Frequently asked questions

Does ESRS E4 apply to Financial Services companies?

Yes, if your Financial Services company meets the ESRS E4 size thresholds: 1,000+ employees AND €450M+ net turnover (post-Omnibus). Even companies below these thresholds face ESRS E4-equivalent data requests from their large customers.

Which ESRS modules must Financial Services companies report on?

Based on typical Financial Services business models, the most commonly material ESRS modules are E1, S1, S4, G1. However, you must conduct your own double materiality assessment — the final list depends on your specific operations and value chain.
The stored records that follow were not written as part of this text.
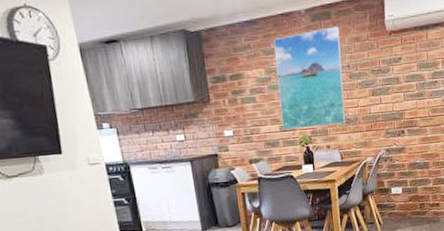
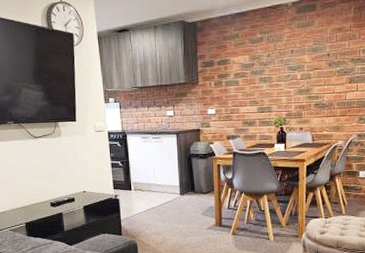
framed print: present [273,26,346,131] -> none [259,17,323,112]

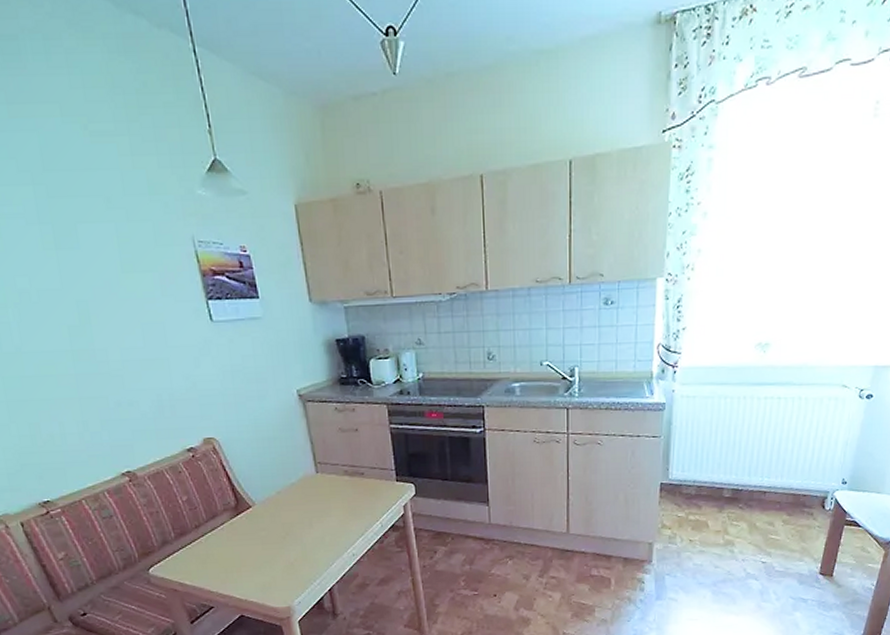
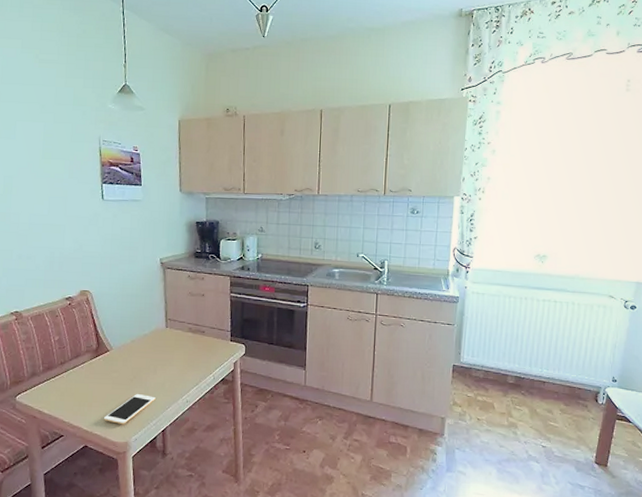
cell phone: none [257,551,316,588] -> present [103,393,155,424]

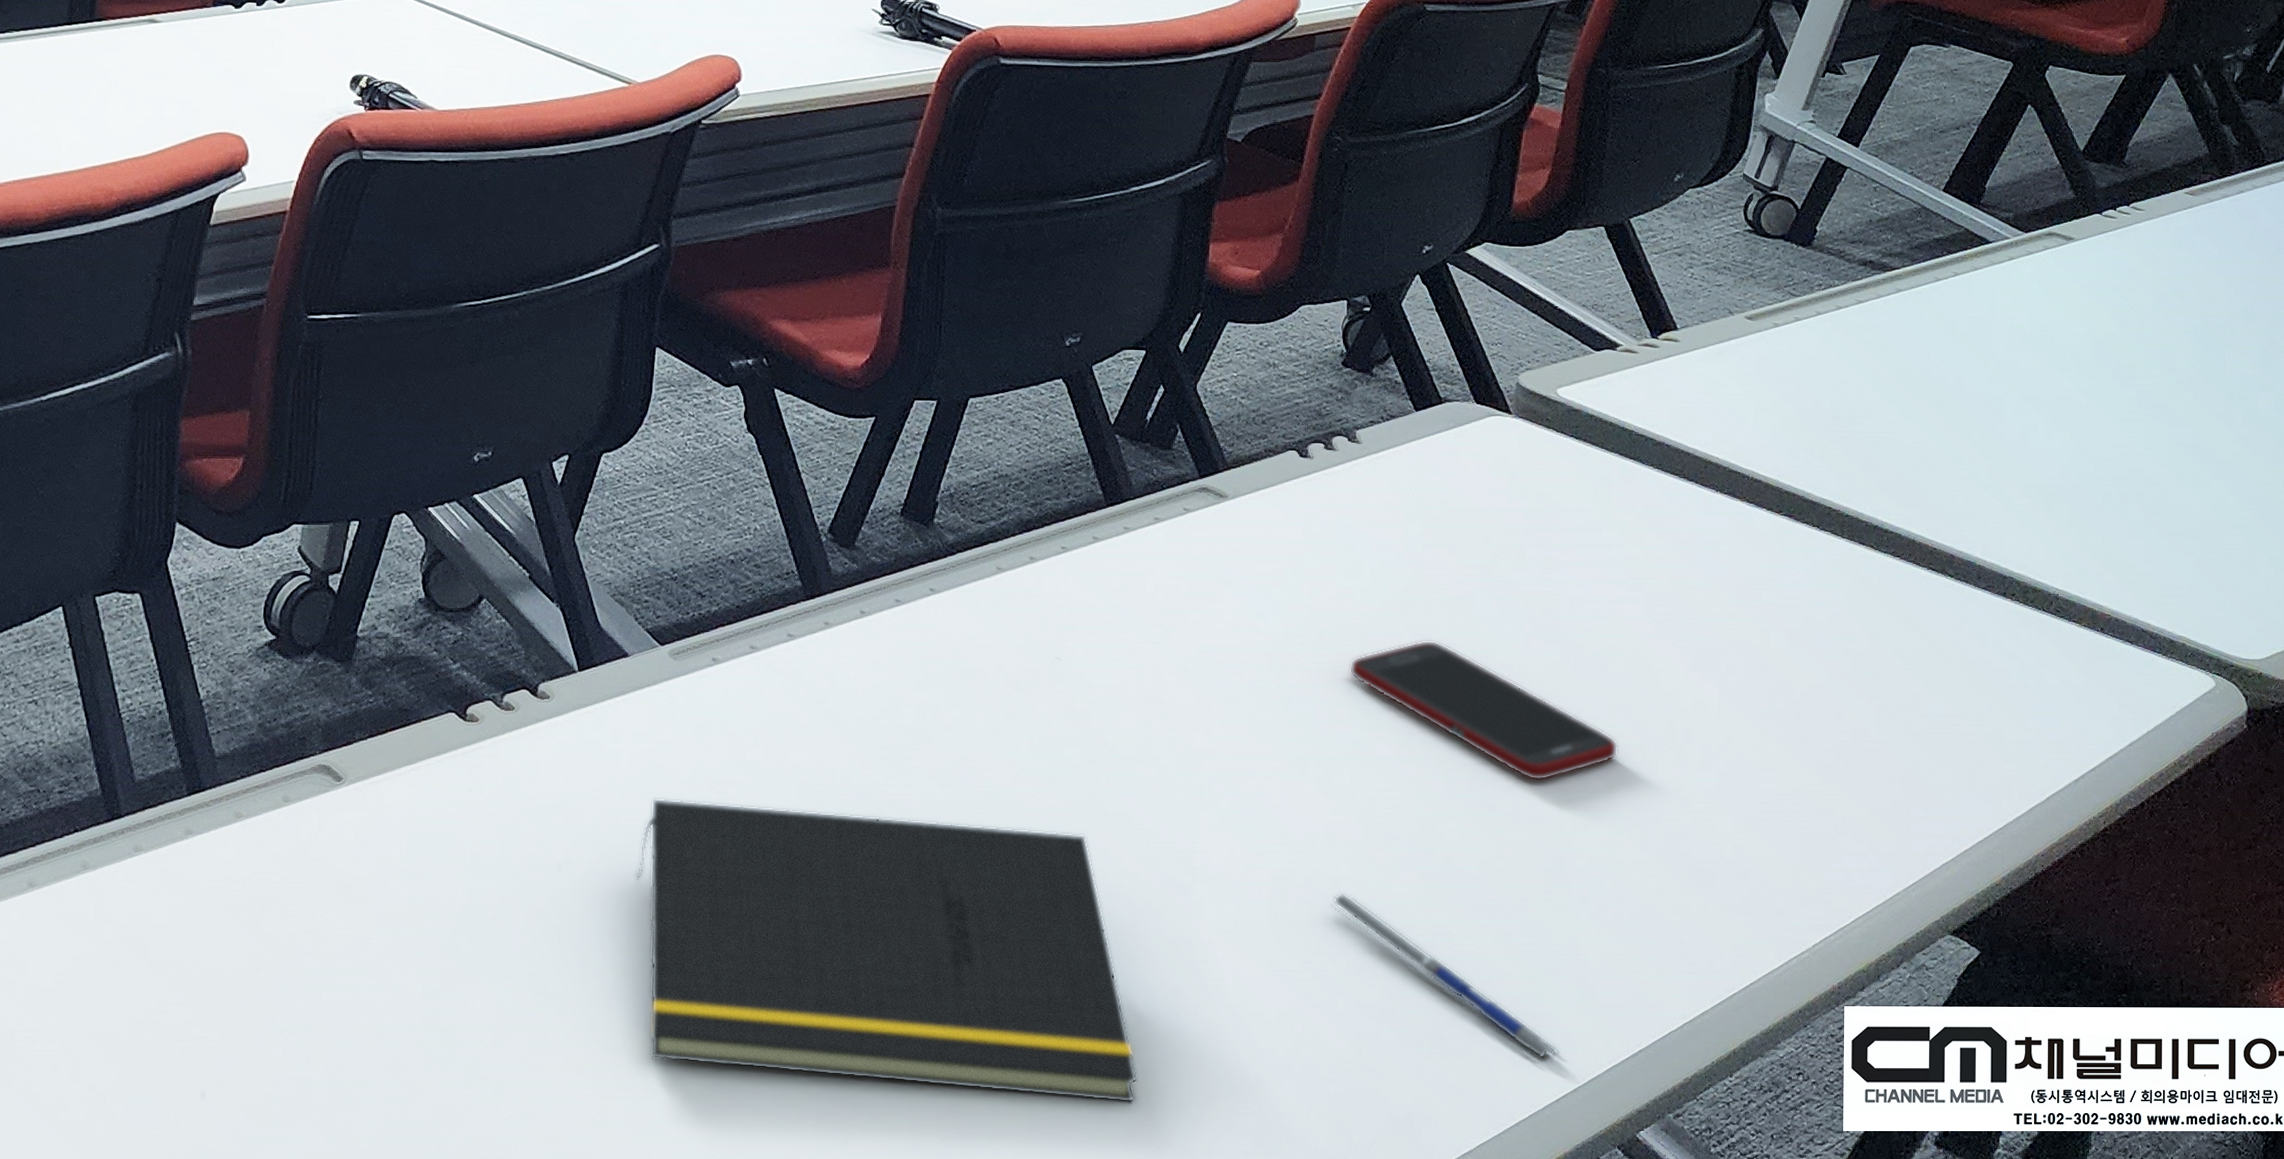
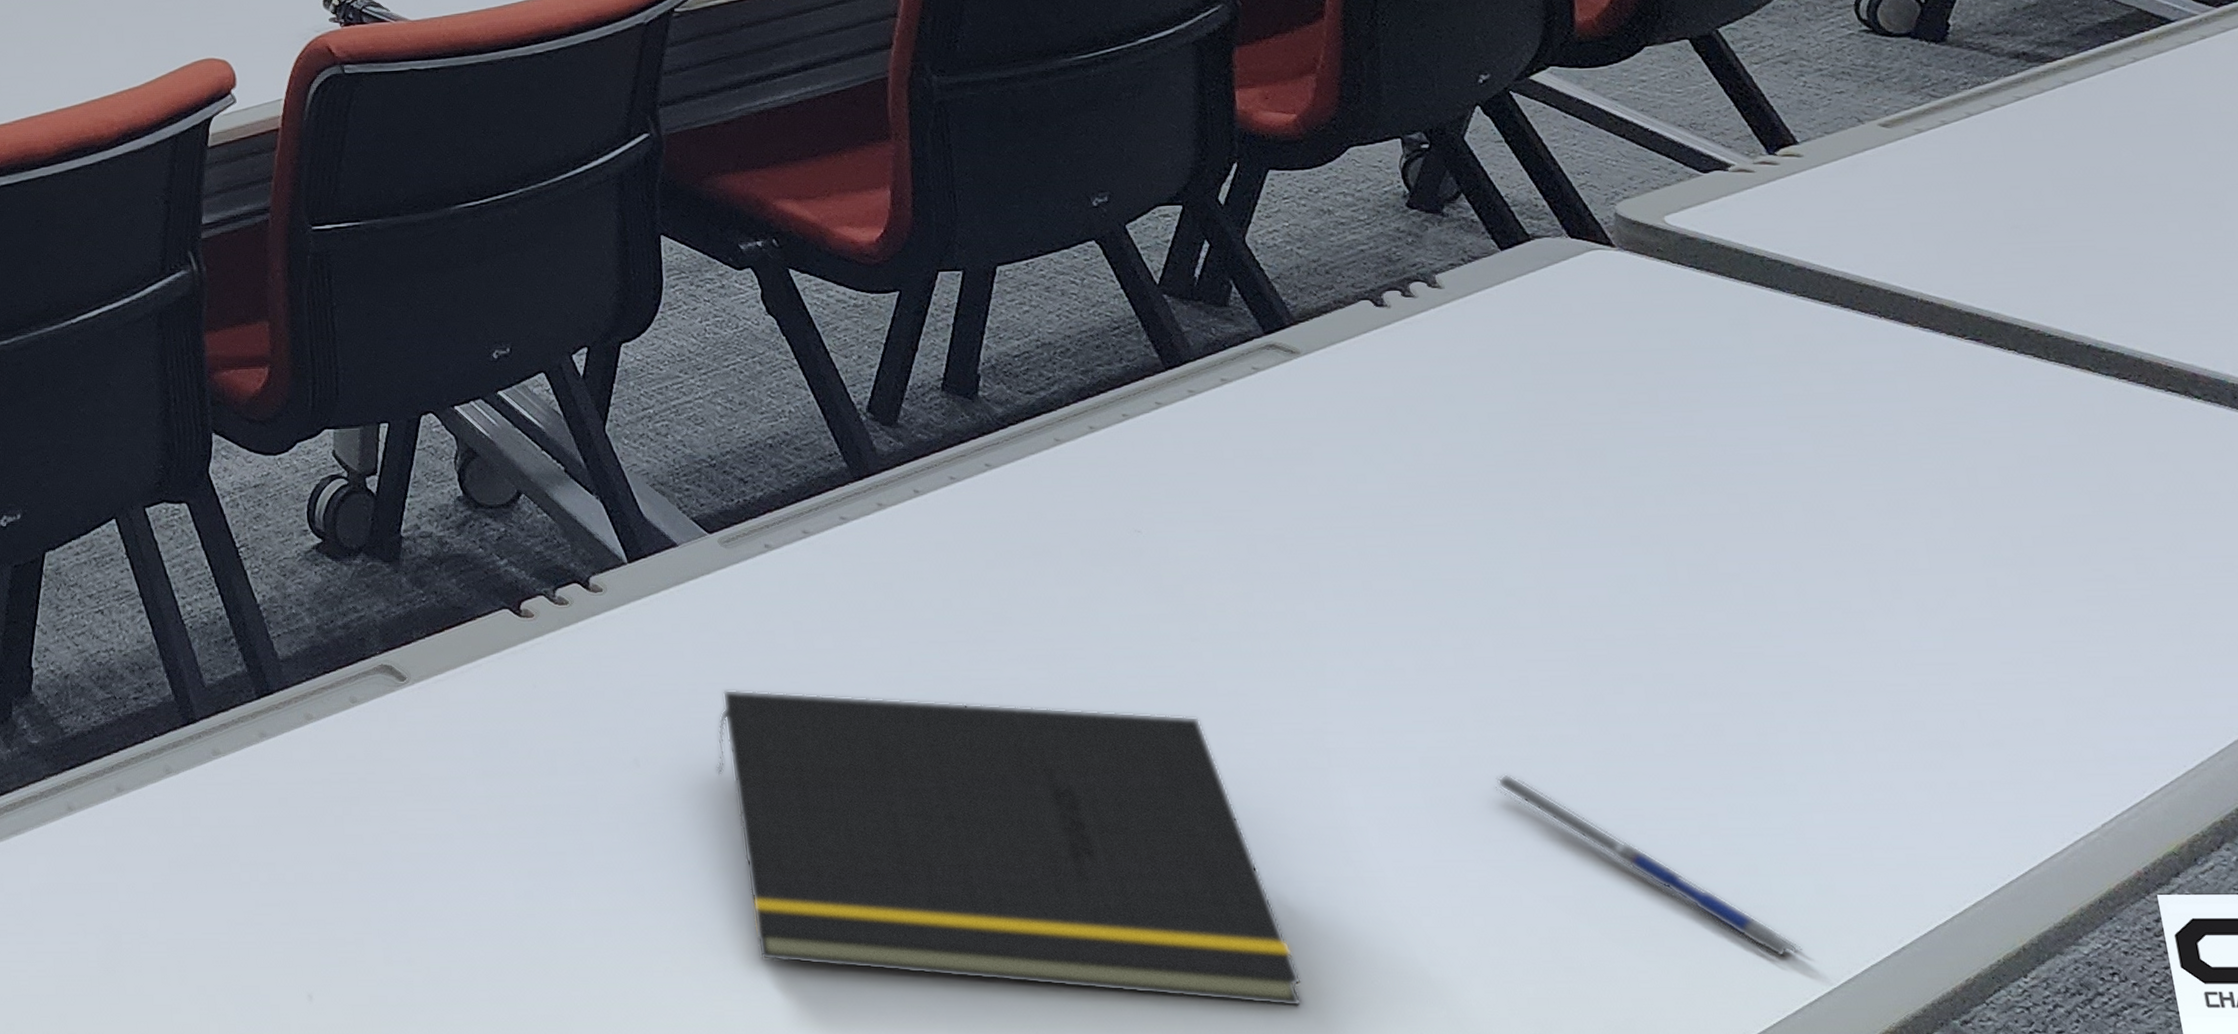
cell phone: present [1349,640,1618,781] -> none [1471,495,1813,645]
What Scope 3 categories matter most for Financial Services?

The most material Scope 3 categories for Financial Services companies are categories 15 under the GHG Protocol. Category 15 is typically the largest source of emissions in this sector.

How long does ESRS E4 compliance take for a Financial Services company?

From zero to first ESRS E4 report typically takes 12–18 months for Financial Services companies. The biggest time bottlenecks are Scope 3 data collection and third-party assurance provider engagement. ESGMaster reduces the data collection phase to weeks rather than months.

What does ESRS E4 compliance cost for a Financial Services company?

Consultant-led ESRS E4 compliance for Financial Services companies typically costs €100,000–€400,000 in year one, depending on complexity and number of subsidiaries. AI-powered platforms like ESGMaster reduce first-year costs by 60–80%.

See exactly what ESRS E4 requires from your Financial Services business.
ESGMaster runs a sector-specific gap analysis showing which ESRS modules apply to you, what data you need, and how to close your compliance gaps. Free for 6 months.